- Official Poster for American: An Odyssey to 1947
- Directed by: Danny Wu
- Written by: Danny Wu
- Produced by: Danny Wu
- Starring: Simon Callow; Richard France; Howard Kakita; Gray Brechin; Laura Williams; James Naremore;
- Edited by: Danny Wu
- Music by: Sean William
- Production company: Maple Road Pictures
- Release date: 2022;
- Running time: 102 minutes
- Country: Canada

= American: An Odyssey to 1947 =

2022 Canadian documentary film

American: An Odyssey to 1947 is a 2022 Canadian documentary film written, directed, edited, and produced by Danny Wu. The film is a compilation of stories on different Americans, most notably Orson Welles, and Franklin Roosevelt leading to the year 1947. The film premiered at the 2022 Newport Beach Film festival, followed by internationally at the 2023 Thessaloniki Documentary Festival. It was named one of film critic Jonathan Rosenbaum's best films of 2022.

== Synopsis ==
The film begins by exploring the early rise of Orson Welles, from his rise as a prodigy at the Todd School for Boys, to his arrival in Hollywood to direct Citizen Kane. Welles' ascension to stardom is juxtaposed with President Roosevelt's navigation of the Great Depression. As the story approaches World War II, a Japanese American boy named Howard Kakita travels abroad, and an African American soldier named Isaac Woodard enlists in the army.
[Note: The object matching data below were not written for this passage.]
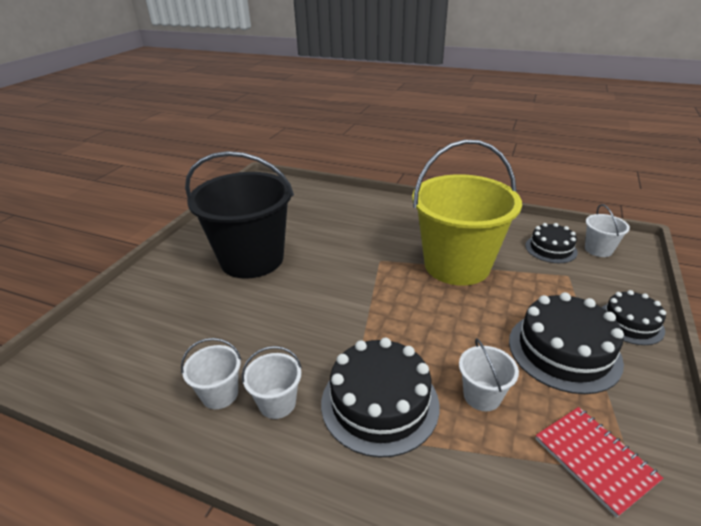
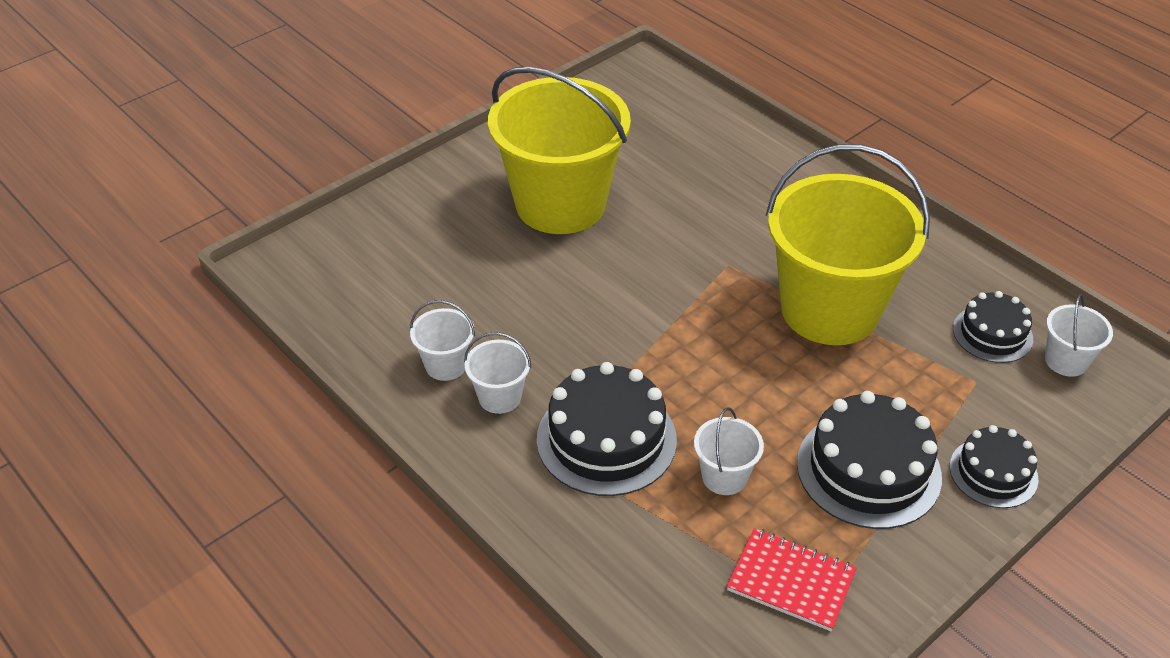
camera: 25 degrees right, 10 degrees up
black bucket [185,151,294,279] -> yellow bucket [488,67,631,234]
red notebook [535,407,663,518] -> red notebook turned 60 degrees counterclockwise [727,528,857,631]

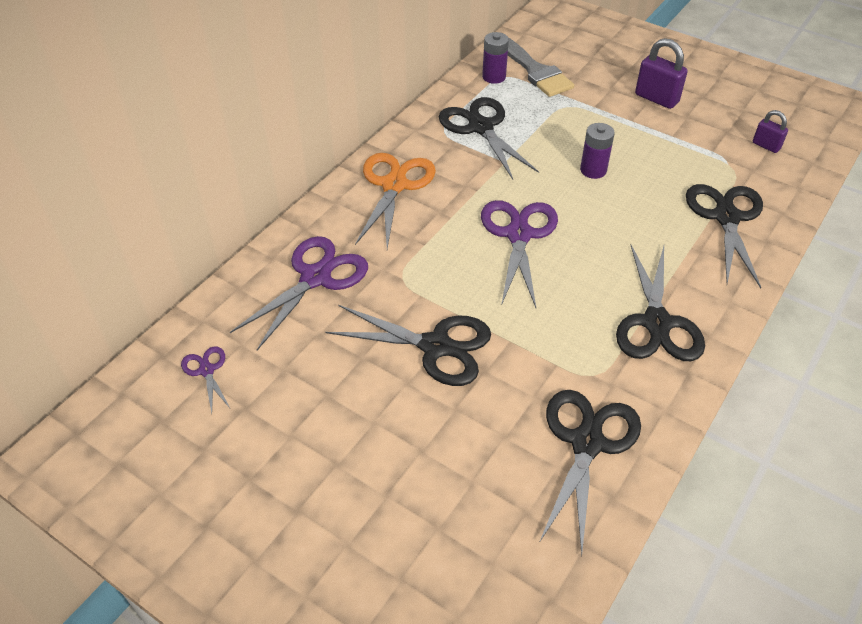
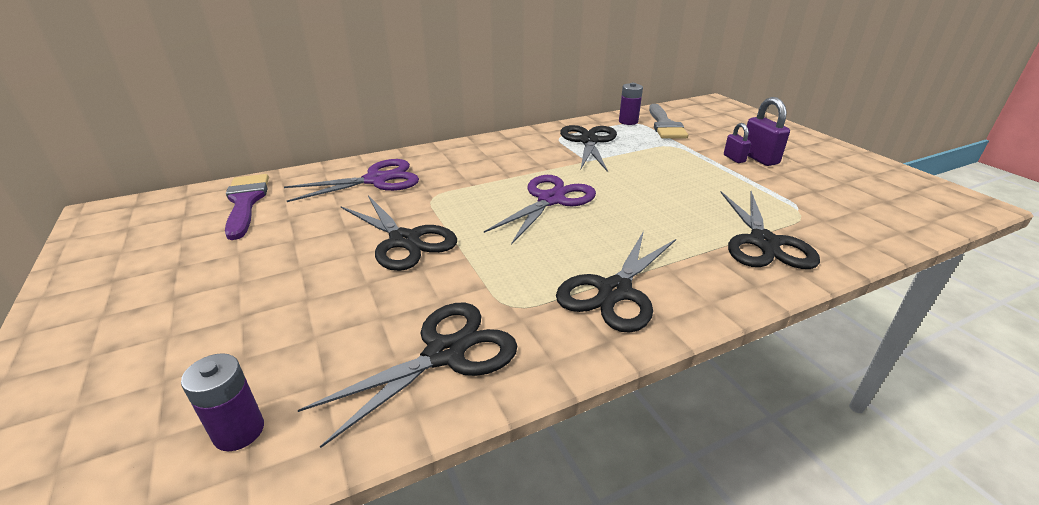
camera: 30 degrees right, 15 degrees down
purple scissors [181,346,230,413] -> purple brush [225,174,269,240]
orange scissors [355,153,436,249] -> none
purple battery [580,123,615,179] -> purple battery moved to [181,353,264,451]
black scissors [686,184,763,288] -> black scissors turned 150 degrees clockwise [720,191,820,269]
purple padlock [753,110,788,153] -> purple padlock moved to [724,123,751,163]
The film explores topics such as the Japanese internment camp, the Atomic bombing of Hiroshima, the emergence of the Civil rights movement, and the beginnings of the Cold War. In the end, as one American returns home, another American is forced to exile.

== Production ==
On November 10, 2021, it was reported that Canadian director Danny Wu would produce a new documentary to be about the politics of Orson Welles, with actor Simon Callow as one of the main storytellers, and that the relatives of Isaac Woodard would also appear in the film. UC Berkeley announced on October 22, 2022, that historian Gray Brechin will also be included in the film's storytellers.

== Release ==
On October 20, 2022, American premiered at the Newport Beach Film Festival. 10 days later, the film premiered at the Austin film festival where it was nominated for the grand jury award for "Best Documentary." On March 5, 2023, the film made their International premiere at the 25th Thessaloniki Documentary Festival, and soon after in Brazil at the It's All True International Documentary Festival in April. In August 2023, Gravitas Ventures acquired the North American distribution rights for a Sept 12 release. On September 26, 2024, the film held a special screening at the Truman Presidential Library.

== Reception ==
American: An Odyssey to 1947 has received positive reviews from critics. James Verniere of the Boston Herald called it a "valuable odyssey" that often notes cases of "intersection and symmetry". Tony Williams called it a “remarkable film” that “deserves distribution and future screenings in any respectable film class.” David Sterritt called it "a completely absorbing documentary". Leda Galanou for Flix reviewed the film as having "surprising depth" and showed "how parallel lives can shape each other without people ever meeting. " Andreas Kyrkos for I Avgi called the film "superbly crafted", and that it "respectfully and historically accurately investigates the hidden events of the 1940s." Jonathan Rosenbaum listed the film on his year end list for the "best films of 2022." Chuck Braverman put the film on his "best of 2023" list.